= Lavendon Abbey =

Premonstratensian abbey in Buckinghamshire, England

Lavendon Abbey was a Premonstratensian abbey near Lavendon in Buckinghamshire, England.

The abbey was established by John de Bidun between 1154 and 1158 and dedicated to John the Baptist. Bidun's donations to the abbey, together with those of Sibyl de Aungerville, Ranulf Earl of Chester, Ralf de Bray and Richard de Beauchamp, were confirmed by Henry III in 1227. At this point the abbey's possessions included the churches of Lavendon and Lathbury in Buckinghamshire, Wootton in Northamptonshire, Shelton in Bedfordshire and Stow Bedon, Kirby Bedon and Thompson in Norfolk. However, a succession of unsuccessful legal actions caused the abbey to lose control of all but Lavendon and Lathbury, though they later acquired the churches of Brayfield, Ashton and Shotteswell.

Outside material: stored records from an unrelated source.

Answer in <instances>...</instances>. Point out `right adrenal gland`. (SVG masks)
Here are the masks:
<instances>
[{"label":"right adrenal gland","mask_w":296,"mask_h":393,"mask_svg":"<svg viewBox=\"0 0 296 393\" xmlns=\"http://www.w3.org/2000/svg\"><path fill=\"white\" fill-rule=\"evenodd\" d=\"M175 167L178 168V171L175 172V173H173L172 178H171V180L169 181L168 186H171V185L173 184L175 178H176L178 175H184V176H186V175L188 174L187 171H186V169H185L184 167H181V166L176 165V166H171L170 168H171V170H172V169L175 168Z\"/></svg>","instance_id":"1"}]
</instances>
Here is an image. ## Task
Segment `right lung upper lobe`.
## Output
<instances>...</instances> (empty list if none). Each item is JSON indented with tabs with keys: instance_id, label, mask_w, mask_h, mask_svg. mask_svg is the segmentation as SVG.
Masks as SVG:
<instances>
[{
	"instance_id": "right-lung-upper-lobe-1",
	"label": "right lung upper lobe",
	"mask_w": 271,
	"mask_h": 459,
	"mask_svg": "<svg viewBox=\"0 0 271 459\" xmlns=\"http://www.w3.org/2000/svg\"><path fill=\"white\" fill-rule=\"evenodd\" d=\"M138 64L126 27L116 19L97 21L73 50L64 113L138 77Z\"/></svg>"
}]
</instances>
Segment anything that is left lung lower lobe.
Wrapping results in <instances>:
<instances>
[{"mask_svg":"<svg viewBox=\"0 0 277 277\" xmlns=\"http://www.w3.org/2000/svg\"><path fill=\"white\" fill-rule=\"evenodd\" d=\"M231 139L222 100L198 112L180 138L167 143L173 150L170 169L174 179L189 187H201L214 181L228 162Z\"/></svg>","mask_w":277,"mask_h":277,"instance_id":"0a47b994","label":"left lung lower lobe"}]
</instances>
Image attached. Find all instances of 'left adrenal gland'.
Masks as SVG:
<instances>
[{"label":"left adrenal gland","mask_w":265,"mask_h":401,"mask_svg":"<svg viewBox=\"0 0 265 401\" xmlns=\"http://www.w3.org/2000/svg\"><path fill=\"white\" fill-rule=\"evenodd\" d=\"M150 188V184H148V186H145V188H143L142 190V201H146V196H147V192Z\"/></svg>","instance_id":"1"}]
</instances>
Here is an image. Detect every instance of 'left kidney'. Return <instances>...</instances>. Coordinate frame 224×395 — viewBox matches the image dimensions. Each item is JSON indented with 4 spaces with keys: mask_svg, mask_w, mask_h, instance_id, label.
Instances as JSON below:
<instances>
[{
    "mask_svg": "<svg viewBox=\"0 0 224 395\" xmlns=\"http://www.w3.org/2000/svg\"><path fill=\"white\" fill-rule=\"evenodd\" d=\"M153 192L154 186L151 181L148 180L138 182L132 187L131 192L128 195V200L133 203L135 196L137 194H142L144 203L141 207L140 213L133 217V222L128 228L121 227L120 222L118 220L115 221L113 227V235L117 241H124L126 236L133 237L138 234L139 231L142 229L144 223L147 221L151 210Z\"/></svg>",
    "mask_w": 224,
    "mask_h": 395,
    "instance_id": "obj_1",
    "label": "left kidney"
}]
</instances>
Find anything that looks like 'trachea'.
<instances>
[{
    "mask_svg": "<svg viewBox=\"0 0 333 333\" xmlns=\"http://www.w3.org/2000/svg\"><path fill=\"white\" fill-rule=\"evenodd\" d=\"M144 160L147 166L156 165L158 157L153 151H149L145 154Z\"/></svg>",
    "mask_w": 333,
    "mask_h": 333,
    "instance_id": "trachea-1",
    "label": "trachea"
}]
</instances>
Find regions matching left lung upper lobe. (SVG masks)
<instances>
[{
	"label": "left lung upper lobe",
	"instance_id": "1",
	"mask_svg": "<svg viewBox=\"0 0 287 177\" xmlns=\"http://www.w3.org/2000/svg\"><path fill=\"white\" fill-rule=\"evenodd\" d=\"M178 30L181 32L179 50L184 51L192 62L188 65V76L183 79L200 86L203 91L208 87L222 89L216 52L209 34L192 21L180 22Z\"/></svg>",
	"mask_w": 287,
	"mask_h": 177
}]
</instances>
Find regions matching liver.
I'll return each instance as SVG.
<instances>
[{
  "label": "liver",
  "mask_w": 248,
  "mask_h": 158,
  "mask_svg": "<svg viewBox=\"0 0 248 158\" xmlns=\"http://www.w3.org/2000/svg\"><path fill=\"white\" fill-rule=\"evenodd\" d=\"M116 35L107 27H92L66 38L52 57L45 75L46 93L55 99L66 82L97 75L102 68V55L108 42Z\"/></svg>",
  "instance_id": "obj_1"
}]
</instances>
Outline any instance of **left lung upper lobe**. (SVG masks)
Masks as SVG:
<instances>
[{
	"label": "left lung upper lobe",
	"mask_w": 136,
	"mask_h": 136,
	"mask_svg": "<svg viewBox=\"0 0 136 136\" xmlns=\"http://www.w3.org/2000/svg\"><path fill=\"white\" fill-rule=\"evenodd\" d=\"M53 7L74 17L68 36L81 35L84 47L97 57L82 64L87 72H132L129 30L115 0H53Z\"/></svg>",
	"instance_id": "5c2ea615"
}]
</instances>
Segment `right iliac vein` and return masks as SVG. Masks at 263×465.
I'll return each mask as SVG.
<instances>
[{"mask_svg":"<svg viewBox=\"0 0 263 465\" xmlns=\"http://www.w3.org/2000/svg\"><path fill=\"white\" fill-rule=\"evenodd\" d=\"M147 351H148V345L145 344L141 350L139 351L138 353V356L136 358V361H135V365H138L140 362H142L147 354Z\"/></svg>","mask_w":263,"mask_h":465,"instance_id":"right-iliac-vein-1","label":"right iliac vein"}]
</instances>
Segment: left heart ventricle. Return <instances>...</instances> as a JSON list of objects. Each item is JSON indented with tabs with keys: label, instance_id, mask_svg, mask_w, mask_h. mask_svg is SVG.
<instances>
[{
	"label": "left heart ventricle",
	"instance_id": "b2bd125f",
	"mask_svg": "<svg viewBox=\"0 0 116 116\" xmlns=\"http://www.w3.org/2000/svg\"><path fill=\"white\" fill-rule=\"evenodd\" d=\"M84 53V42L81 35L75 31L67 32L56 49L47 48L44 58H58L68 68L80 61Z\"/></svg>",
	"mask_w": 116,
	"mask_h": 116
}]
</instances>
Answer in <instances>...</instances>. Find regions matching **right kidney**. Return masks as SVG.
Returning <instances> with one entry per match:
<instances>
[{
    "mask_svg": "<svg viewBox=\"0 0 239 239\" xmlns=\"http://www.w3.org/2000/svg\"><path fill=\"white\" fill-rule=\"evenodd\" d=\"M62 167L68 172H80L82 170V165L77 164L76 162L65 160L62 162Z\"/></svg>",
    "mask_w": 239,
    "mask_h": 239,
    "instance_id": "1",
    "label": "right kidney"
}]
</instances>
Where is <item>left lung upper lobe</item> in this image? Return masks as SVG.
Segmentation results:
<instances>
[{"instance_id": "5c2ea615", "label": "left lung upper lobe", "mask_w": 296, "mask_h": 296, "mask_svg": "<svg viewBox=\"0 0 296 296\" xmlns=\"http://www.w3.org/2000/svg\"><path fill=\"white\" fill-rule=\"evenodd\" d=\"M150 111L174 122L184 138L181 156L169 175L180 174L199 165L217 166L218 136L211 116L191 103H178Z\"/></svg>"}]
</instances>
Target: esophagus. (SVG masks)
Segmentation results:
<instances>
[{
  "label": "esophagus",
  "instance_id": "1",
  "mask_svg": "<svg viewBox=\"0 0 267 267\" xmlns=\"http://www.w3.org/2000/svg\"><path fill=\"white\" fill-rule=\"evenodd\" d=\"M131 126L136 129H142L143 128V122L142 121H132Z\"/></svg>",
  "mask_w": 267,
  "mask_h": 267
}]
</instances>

The abbey was suppressed in 1536, as part of the first phase of the Dissolution of the Monasteries. At this point the inhabitants comprised 11 canons (9 priests and 2 novices) and 20 servants; its revenues were estimated at £79 13s 8d. The last Abbot, William Gales, was granted a pension of £12.

Nothing is visible above ground of the original buildings of the abbey, but the surrounding earthworks, field system and the remains of two fish ponds are a scheduled monument.